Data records
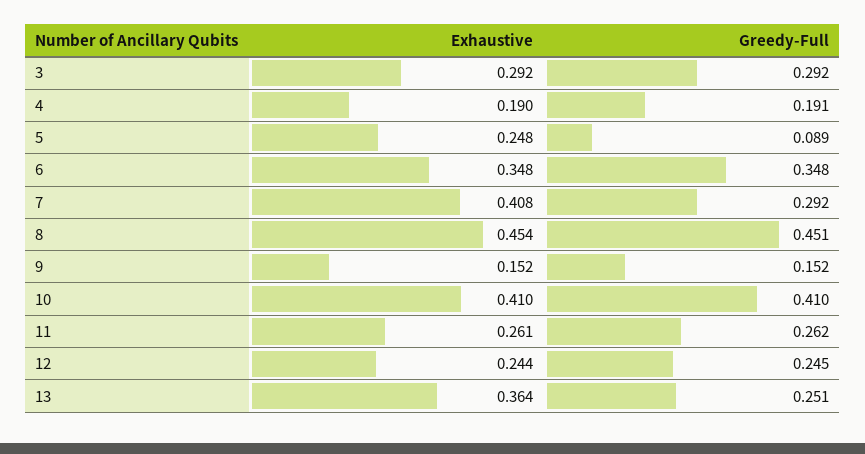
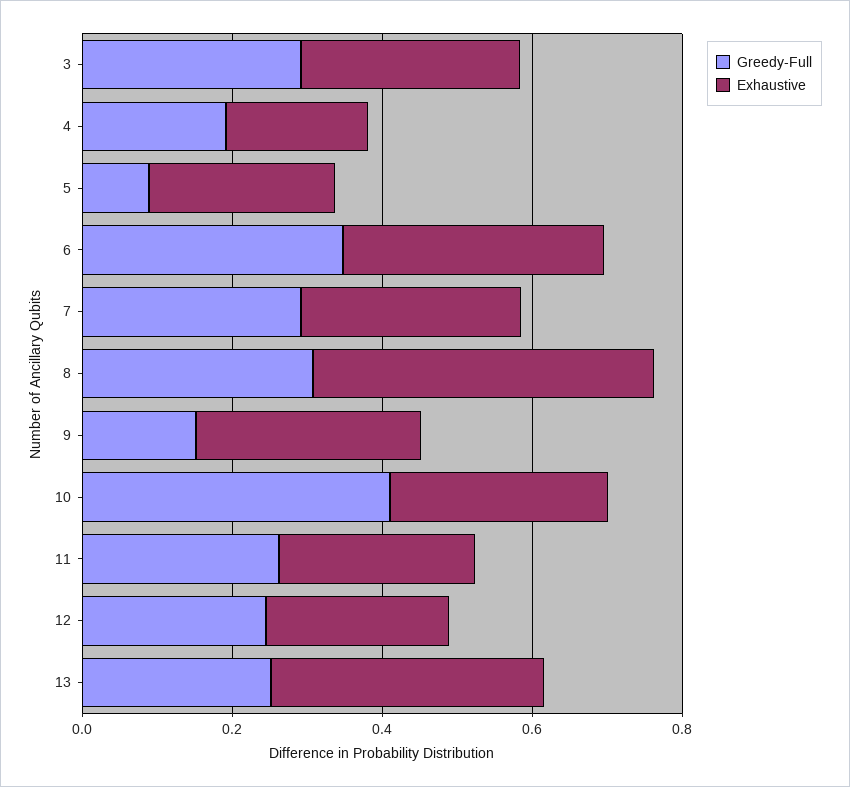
  {
    "Exhaustive": {
      "3": 0.292,
      "4": 0.19,
      "5": 0.248,
      "6": 0.348,
-     "7": 0.408,
+     "7": 0.3,
      "8": 0.454,
-     "9": 0.152,
+     "9": 0.3,
-     "10": 0.41,
+     "10": 0.3,
      "11": 0.261,
      "12": 0.244,
      "13": 0.364
    },
    "Greedy-Full": {
      "3": 0.292,
      "4": 0.191,
      "5": 0.089,
      "6": 0.348,
      "7": 0.292,
-     "8": 0.451,
+     "8": 0.3,
      "9": 0.152,
      "10": 0.41,
      "11": 0.262,
      "12": 0.245,
      "13": 0.251
    }
  }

### What is expected
Your output must match the records word for word, apart from the images, which are left out.

### Response to the task
  {
    "Exhaustive": {
      "3": 0.292,
      "4": 0.19,
      "5": 0.248,
      "6": 0.348,
-     "7": 0.408,
+     "7": 0.3,
      "8": 0.454,
-     "9": 0.152,
+     "9": 0.3,
-     "10": 0.41,
+     "10": 0.3,
      "11": 0.261,
      "12": 0.244,
      "13": 0.364
    },
    "Greedy-Full": {
      "3": 0.292,
      "4": 0.191,
      "5": 0.089,
      "6": 0.348,
      "7": 0.292,
-     "8": 0.451,
+     "8": 0.3,
      "9": 0.152,
      "10": 0.41,
      "11": 0.262,
      "12": 0.245,
      "13": 0.251
    }
  }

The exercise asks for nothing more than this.